On the other hand, the Parallel CML paper included some model checking work, which Fibers doesn't have. It would be nice to have some more confidence on correctness!
but what about perf
Performance! Does it scale? Let's poke it. Here I'm going to try to isolate my tests to measure the overhead of communication of channels as implemented in terms of Parallel CML ops. I have more real benchmarks for Fibers on a web server workload where it does well, but here I am really trying to focus on CML.
My test system is a 2 x E5-2620v3, which is two sockets each having 6 2.6GHz cores, hyperthreads off, performance governor on all cores. This is a system we use for Snabb testing, so the first core on each socket handles interrupts and all others are reserved; Linux won't schedule anything on them. When you run a fibers system, it will spawn a thread per available core, then set the thread's affinity to that core. In these tests, I'll give benchmarks progressively more cores and see how they do with the workload.
So this is a benchmark measuring total message sends per second on a chain of fibers communicating over channels. For 0 links, that means that there's just a sender and a receiver and no intermediate links. For 10 links, each message is relayed 10 times, for 11 total sends in the chain and 12 total fibers. For 0 links we expect pretty much no parallel speedup, and no slowdown, and that's what we see; but when we get to more links, we should expect more throughput. The fibers are allocated to cores at random (a randomized round-robin initial scheduling, then after that fibers have core affinity; though there is a limited work-stealing phase).
You would think that the 1-core case would be the same for all of them. Unfortunately it seems that currently there is a fixed cost for bouncing through epoll to pick up new I/O tasks, even though there are no I/O runnables in this test and the timeout is 0, so it will return immediately. It's definitely something to look into as it's a cost that all cores are paying.
Initially I expected a linear speedup but that's not what we're seeing. But then I thought about it and revised my expectations :) As we add more cores, we add more communication; we should see sublinear speedups as we have to do more cross-core wakeups and synchronizations. After all, we aren't measuring a nice parallelizable computational workload: we're measuring overhead.
On the other hand, the diminishing returns effect is pretty bad, and then we hit the NUMA cliff: as we cross from 6 to 7 cores, we start talking to the other CPU socket and everything goes to shit.
But here it's hard to isolate the test from three external factors, whose impact I don't understand: firstly, that Fibers itself has a significant wakeup cost for remote schedulers. I haven't measured contention on scheduler inboxes, but I suspect one issue is that when a remote scheduler has decided it has no runnables, it will sleep in epoll; and to wake it up we need to write on a socketpair. Guile can avoid that when there are lots of runnables and we see the remote scheduler isn't sleeping, but it's not perfect.
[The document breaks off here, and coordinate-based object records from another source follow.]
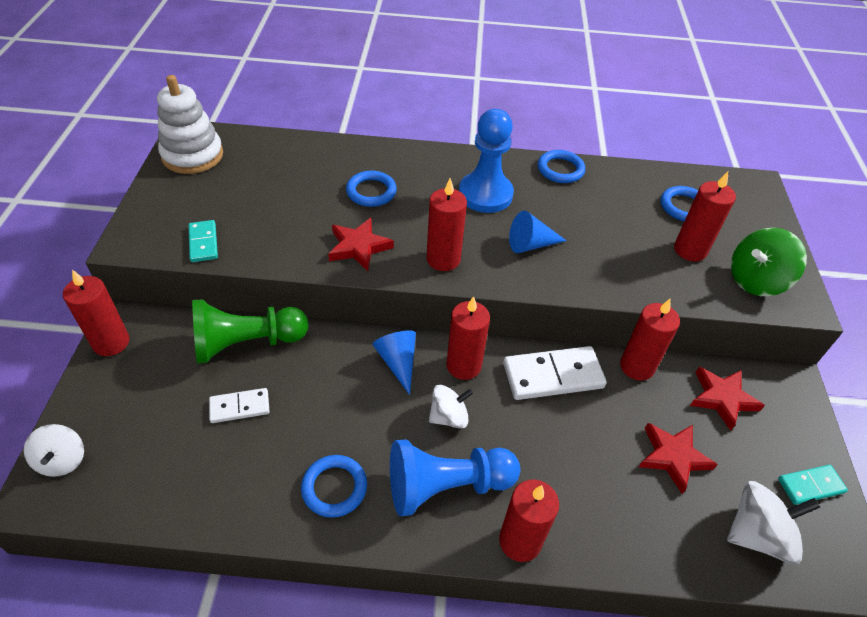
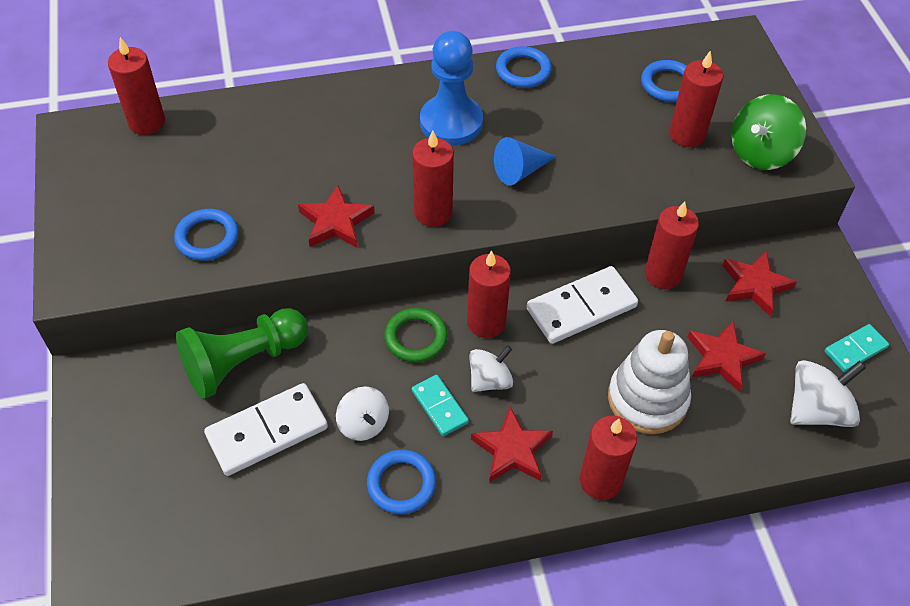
camera: 15 degrees left, 5 degrees up
white spinning top [24,424,84,477] -> white spinning top moved to [336,387,389,441]
red candle [63,270,130,356] -> red candle moved to [108,37,165,135]
white stacking toy [157,75,223,174] -> white stacking toy moved to [608,330,691,434]
turquoise domino [188,220,218,262] -> turquoise domino moved to [412,375,469,436]
white domino [209,388,270,423] -> white domino [204,383,328,476], size x1.75
blue ring [346,171,397,207] -> blue ring moved to [174,209,239,261]
blue cone [372,330,416,395] -> green ring [384,308,448,362]
blue pawn [390,439,520,516] -> red star [471,407,553,483]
Secondly, Guile is a bytecode VM. I measured that Guile retires about 0.4 billion instructions per second per core on the test machine, whereas a 4 IPC native program will retire about 10 billion. There's overhead at various points, some of which will go away with native compilation in Guile but some might not for a while, given that Go (for example) has baked-in support for channels. So to what extent is it the protocol and to what extent the implementation overhead? I don't know.
Finally, and perhaps most importantly, we can't isolate this test from the garbage collector. Guile still uses the Boehm GC, which is just OK I think. It does have a nice parallel mark phase, but it uses POSIX signals to pause program threads instead of having those threads reach safepoints; and it's completely NUMA-unaware.
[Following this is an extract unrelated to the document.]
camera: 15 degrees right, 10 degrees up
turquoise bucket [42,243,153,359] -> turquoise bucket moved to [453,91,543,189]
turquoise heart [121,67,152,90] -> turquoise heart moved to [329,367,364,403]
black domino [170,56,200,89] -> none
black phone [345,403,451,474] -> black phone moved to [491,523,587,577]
So, with all of those caveats mentioned, let's see a couple more graphs :) Firstly, similar to the previous one, here's total message send rate for N pairs of fibers that ping-pong their message back and forth. Core allocation was randomized round-robin.
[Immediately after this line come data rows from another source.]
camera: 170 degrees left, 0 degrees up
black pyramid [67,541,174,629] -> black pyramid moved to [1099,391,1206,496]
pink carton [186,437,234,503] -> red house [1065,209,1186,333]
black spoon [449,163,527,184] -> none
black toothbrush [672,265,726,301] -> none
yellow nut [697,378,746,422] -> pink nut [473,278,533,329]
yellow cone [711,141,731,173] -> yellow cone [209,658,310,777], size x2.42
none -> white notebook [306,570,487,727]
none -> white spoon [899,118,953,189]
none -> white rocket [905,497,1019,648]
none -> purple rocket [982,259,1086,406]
My conclusion here is that when more fibers are runnable per scheduler turn, the overhead of the epoll phase is less.
Here's a test where there's one fiber producer, and N fibers competing to consume the messages sent. Ultimately we expect that the rate will be limited on the producer side, but there's still a nice speedup.
Next is a pretty weak-sauce benchmark where we're computing diagonal lengths on an N-dimensional cube; the squares of the dimensions happen in parallel fibers, then one fiber collects those lengths, sums and makes a square root.
The workload on that one is just very low, and the serial components become a bottleneck quickly. I think I need to rework that test case.
Finally, there's a false sieve of Erastothenes, in which every time we find a prime, we add another fiber onto the sieve chain that filters out multiples of that prime.
Even though the workload is really small, we still see speedups, which is somewhat satisfying. Still, on all of these, the NUMA cliff is something fierce.
For me what these benchmarks show is that there are still some bottlenecks to work on. We do OK in the handful-of-cores scenario, but the system as a whole doesn't really scale past that. On more real benchmarks with bigger workloads and proportionally much less communication, I get much more satisfactory results; but those tend to be I/O heavy anyway, so the bottleneck is elsewhere.
closing notes
There are other parts to CML events, namely guard functions and withNack functions. My understanding is that these are implementable in terms of this "primitive" CML as described here; that was a result of earlier work by Matthew Fluet. I haven't actually implemented these yet! A to-do item, truly.
There are other event types in CML systems of course! Besides being able to implement operations yourself, there are built-in condition variables (cvars), timeouts, thread join events, and so on. The Fibers manual mentions some of these, but it's an open set.
Finally and perhaps most significantly, Aaron Turon did some work a few years ago on "Reagents", a pattern library for composing parallel and concurrent operations, initially in Scala. It's claimed that Reagents generalizes CML. Is this the case? I am looking forward to finding out.
OK, that's it for this verrrrry long post :) I hope that you found that this made parallel CML seem a bit more approachable and interesting, whether as a language implementor, a library implementor, or a user. Comments and corrections welcome. Check out Fibers and give it a go!
4 responses
Comments are closed.
I've been waiting for this post for a while, but it was worth it! Thanks for the great walkthrough of your thought process and implementation decisions.
I wonder if you've looked at Haskell's Software Transactional Memory (STM). I think Clojure implements something similar. Simon Peyton Jones' paper "Composable memory transactions" is worth reading:
https://www.microsoft.com/en-us/research/wp-content/uploads/2005/01/2005-ppopp-composable.pdf
This is important if you want to share mutable data between threads.
Thank you for your great writeup!
If you want to look into STM, you can also get current information from the pypy devs, with some benchmarks: https://morepypy.blogspot.de/search/label/stm
They try to get that funded: http://pypy.org/tmdonate2.html
Here’s a talk about STM in pypy from 2 years ago: https://ep2015.europython.eu/conference/talks/the-gil-is-dead-pypy-stm → https://www.youtube.com/watch?v=e8wUiGDDVno
Thanks Andy, this is impressive work and a very neat implementation.
Looking at the scalability graphs, I'm reminded that when we discussed the downsides to bi-directional synchronisation, I think we mostly talked engineering concerns. Once you start bringing NUMA into the picture, there is a definite performance cost. If you can release a value onto a buffered queue and a later thread can acquire it, both threads can get useful work done in the meantime.
I've had a few experiences where moving away from bi-directional synchronisation has been good for performance, so I wonder if you got the chance to run the same benchmark in 8sync or so to compare the numbers?